━━━━━ Exercise material ━━━━━

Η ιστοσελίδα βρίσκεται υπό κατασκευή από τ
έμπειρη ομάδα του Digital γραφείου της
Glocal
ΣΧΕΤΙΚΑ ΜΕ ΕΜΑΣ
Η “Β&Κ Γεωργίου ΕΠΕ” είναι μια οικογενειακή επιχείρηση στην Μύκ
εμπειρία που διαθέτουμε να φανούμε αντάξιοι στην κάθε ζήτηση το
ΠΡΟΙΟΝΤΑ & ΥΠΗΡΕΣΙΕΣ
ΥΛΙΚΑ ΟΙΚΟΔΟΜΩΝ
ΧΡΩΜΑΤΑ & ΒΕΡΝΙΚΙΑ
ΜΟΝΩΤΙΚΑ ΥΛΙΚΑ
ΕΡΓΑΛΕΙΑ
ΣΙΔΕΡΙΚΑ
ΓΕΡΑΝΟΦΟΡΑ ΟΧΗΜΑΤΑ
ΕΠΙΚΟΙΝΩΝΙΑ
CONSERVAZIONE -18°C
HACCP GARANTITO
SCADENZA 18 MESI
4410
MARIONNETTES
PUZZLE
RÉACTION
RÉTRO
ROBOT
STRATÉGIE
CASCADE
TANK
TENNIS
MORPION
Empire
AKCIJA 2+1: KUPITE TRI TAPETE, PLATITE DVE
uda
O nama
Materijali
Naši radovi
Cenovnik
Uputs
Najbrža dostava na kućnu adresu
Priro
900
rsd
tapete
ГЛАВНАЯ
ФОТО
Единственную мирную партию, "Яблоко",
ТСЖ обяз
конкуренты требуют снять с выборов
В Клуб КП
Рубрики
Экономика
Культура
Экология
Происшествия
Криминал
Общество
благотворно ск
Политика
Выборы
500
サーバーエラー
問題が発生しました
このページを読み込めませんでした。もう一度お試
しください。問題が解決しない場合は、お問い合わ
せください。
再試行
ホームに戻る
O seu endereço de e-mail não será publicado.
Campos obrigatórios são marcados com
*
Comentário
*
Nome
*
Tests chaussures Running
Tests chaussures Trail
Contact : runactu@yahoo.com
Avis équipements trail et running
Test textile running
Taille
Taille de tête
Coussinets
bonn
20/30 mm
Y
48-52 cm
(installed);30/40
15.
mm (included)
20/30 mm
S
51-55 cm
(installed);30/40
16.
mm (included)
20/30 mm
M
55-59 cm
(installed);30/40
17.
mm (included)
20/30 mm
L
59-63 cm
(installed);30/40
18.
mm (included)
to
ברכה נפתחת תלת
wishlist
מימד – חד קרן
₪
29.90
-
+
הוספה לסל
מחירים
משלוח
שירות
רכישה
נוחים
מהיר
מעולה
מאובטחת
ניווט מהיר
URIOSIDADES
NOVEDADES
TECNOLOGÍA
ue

━━━━━

**Problem requirements**. From the records above, return each line where "στην" occurs.

**Solution**.
Η “Β&Κ Γεωργίου ΕΠΕ” είναι μια οικογενειακή επιχείρηση στην Μύκ
εμπειρία που διαθέτουμε να φανούμε αντάξιοι στην κάθε ζήτηση το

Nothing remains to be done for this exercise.